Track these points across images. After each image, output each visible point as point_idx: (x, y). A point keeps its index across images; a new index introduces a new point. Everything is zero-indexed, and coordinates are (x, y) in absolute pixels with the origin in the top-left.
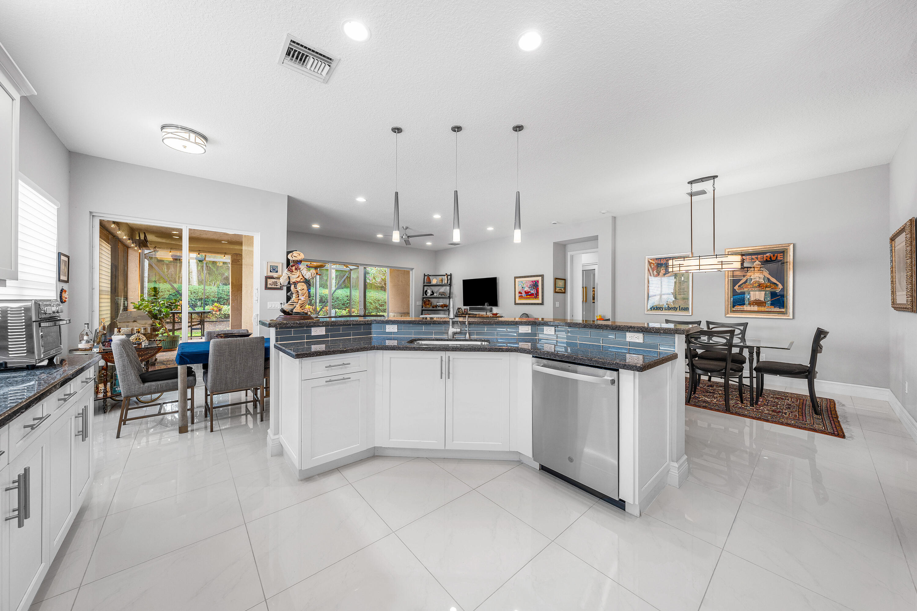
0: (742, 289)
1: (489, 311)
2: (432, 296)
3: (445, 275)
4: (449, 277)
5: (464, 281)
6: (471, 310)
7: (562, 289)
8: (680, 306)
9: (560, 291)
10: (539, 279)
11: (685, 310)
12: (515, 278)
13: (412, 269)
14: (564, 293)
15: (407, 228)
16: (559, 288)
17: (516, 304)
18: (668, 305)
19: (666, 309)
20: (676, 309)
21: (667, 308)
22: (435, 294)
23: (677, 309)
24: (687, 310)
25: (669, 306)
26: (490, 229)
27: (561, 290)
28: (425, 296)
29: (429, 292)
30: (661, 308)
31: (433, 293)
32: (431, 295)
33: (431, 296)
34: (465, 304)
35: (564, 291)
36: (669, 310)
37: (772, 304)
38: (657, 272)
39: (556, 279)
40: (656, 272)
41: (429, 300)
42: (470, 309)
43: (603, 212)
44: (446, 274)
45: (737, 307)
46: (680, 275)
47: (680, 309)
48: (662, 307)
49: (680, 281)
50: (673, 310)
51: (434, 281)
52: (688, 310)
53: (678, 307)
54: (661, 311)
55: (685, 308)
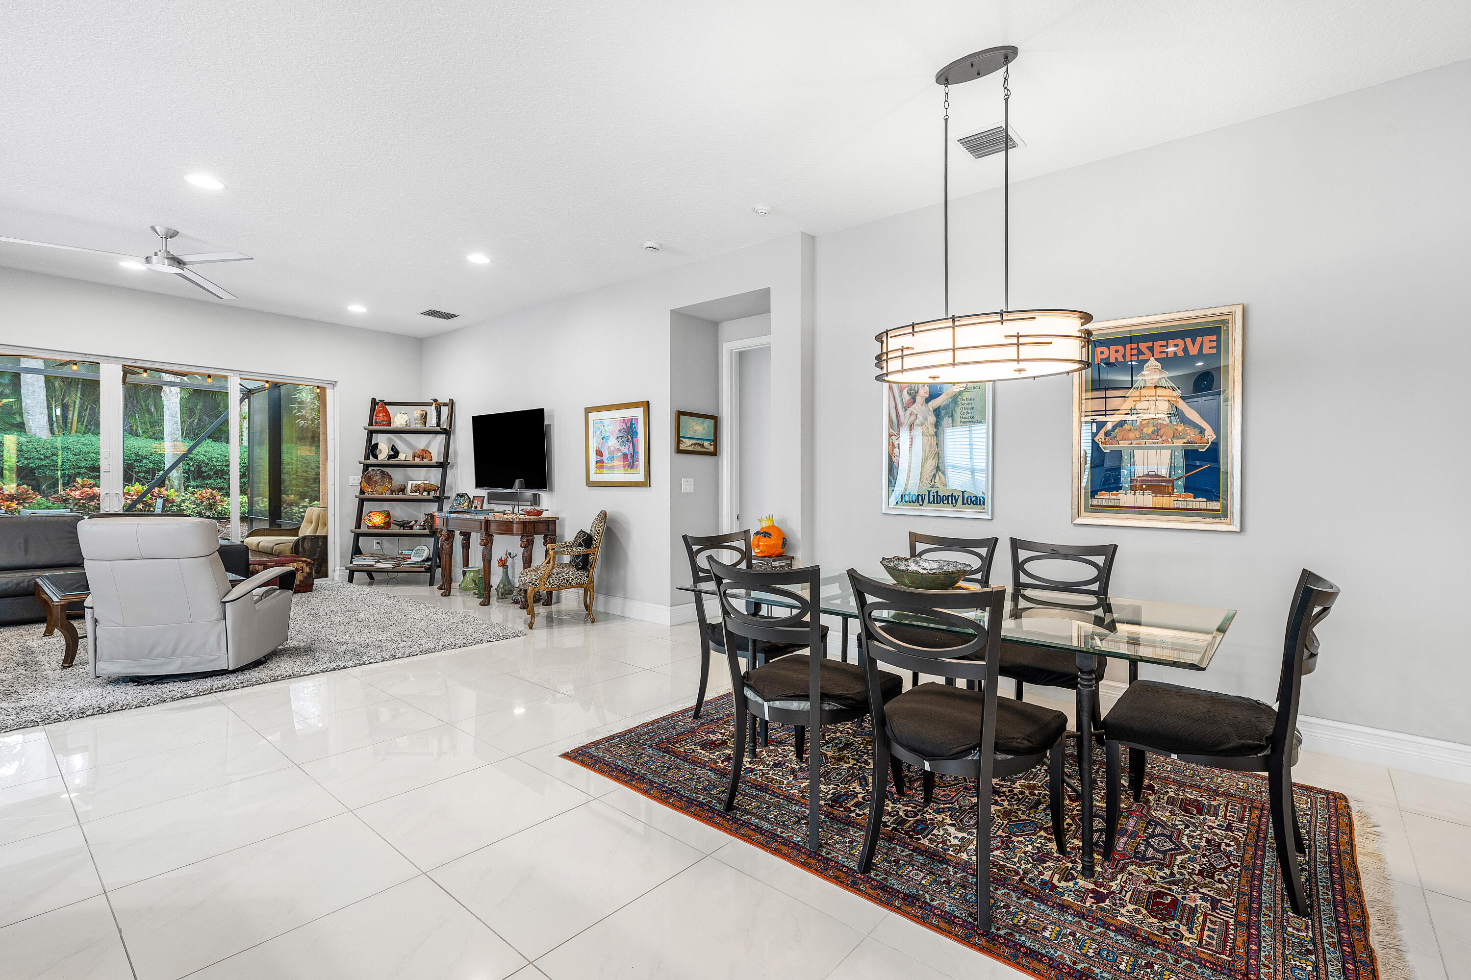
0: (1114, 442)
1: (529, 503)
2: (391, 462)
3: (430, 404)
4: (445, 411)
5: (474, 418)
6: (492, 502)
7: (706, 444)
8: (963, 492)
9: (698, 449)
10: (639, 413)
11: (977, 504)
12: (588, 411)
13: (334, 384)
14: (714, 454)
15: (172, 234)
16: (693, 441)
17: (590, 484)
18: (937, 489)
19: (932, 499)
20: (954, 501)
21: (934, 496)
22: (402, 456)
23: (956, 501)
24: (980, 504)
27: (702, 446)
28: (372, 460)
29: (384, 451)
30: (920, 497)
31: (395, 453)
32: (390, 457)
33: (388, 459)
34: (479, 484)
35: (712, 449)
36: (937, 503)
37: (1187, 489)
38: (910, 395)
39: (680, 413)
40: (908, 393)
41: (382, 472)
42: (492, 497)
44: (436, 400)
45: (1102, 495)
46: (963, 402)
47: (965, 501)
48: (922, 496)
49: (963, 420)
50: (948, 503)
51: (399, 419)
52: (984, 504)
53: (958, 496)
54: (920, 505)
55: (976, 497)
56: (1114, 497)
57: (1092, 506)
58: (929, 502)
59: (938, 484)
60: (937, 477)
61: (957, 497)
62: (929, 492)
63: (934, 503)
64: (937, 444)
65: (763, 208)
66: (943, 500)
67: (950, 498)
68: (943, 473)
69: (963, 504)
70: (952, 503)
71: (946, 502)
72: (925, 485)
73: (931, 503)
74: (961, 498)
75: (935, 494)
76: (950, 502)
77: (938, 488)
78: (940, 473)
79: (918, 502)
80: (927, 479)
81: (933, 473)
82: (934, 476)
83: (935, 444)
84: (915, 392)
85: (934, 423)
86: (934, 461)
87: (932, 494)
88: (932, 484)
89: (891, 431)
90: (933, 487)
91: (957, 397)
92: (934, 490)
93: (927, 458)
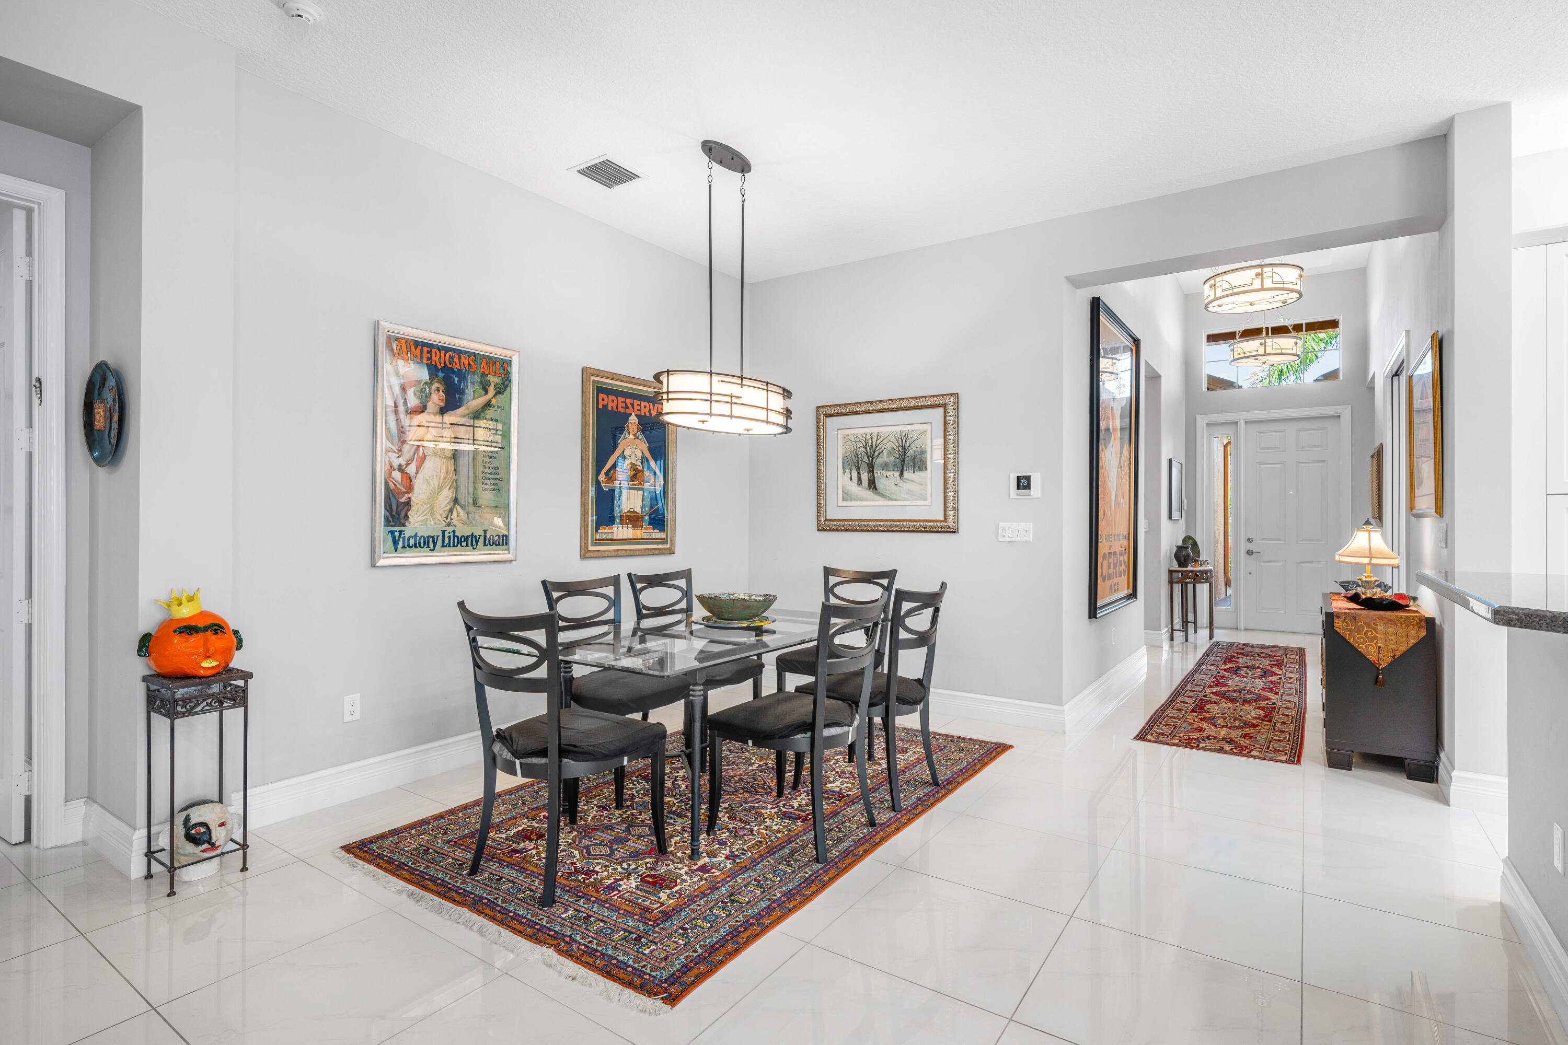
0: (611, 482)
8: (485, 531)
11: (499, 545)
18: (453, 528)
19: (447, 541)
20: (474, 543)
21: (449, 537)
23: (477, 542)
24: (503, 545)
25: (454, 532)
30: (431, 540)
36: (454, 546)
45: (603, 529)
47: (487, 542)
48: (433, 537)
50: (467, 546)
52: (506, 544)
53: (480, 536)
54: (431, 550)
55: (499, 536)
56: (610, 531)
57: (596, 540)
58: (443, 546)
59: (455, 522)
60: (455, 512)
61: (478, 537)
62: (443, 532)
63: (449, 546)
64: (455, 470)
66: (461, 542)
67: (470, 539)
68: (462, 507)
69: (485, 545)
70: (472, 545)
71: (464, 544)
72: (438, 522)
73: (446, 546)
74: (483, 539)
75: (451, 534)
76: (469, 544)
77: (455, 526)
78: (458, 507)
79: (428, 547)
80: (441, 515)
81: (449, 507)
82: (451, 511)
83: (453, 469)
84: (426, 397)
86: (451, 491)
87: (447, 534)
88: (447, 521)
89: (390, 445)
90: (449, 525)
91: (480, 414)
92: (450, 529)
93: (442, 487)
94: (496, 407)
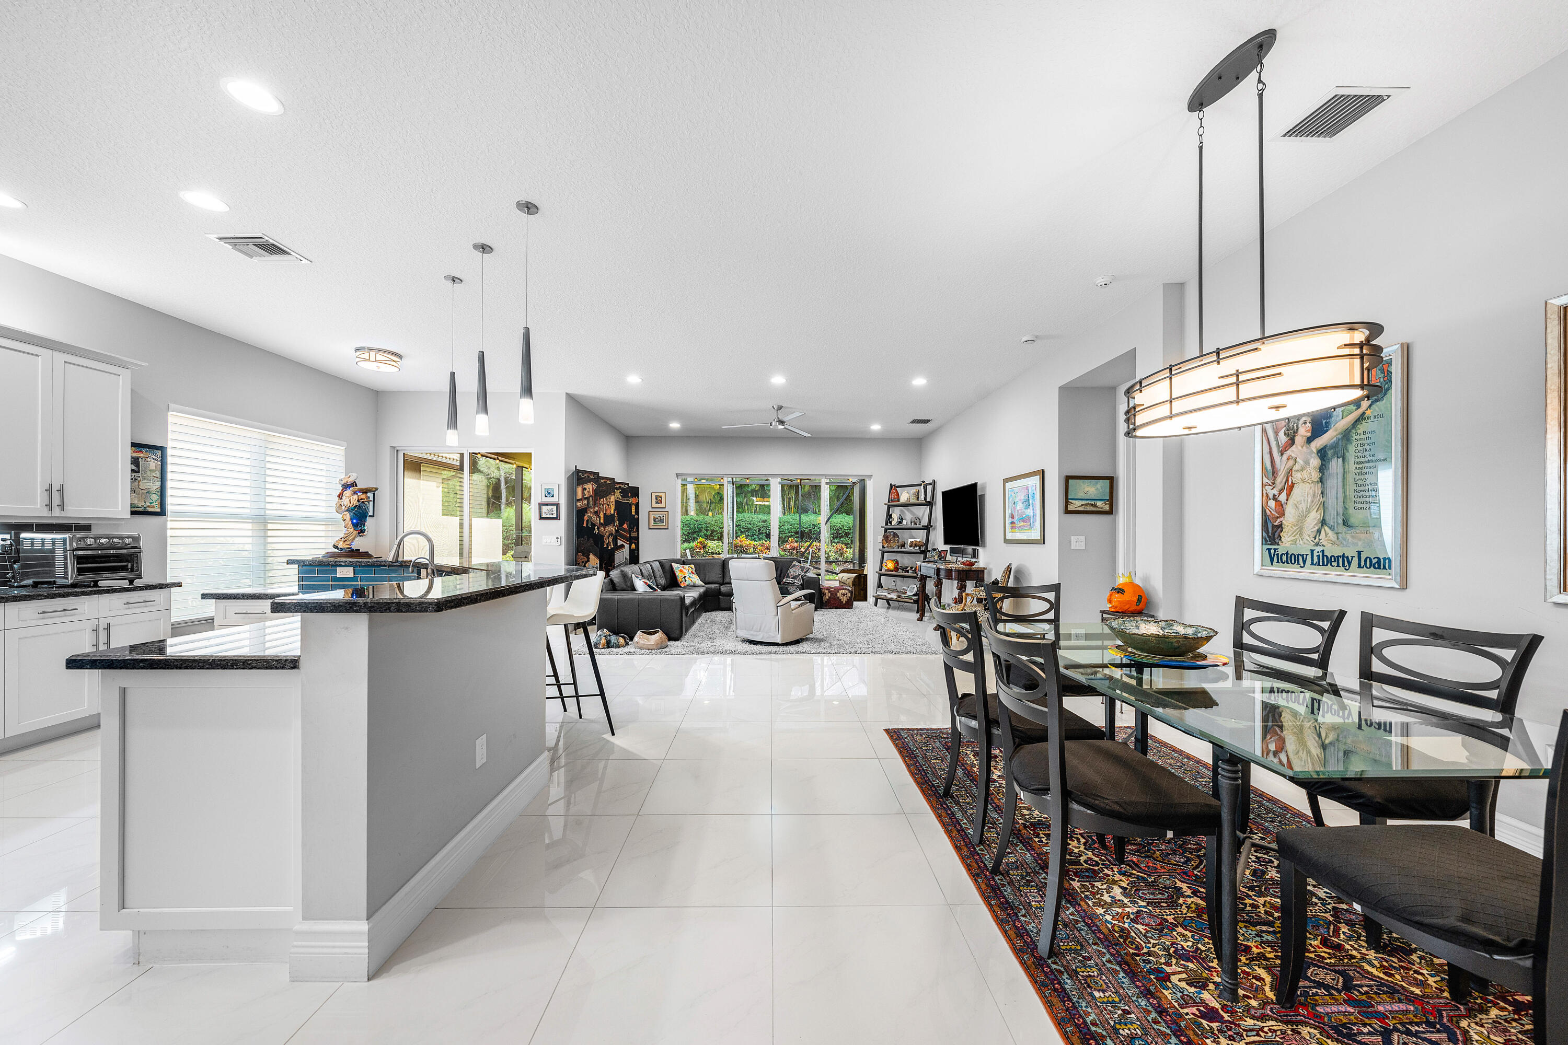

• [What the task requires] How many lines of the records above contain the string "images"? Case counts. Reply with the number alone.

• [Response to this exercise] 1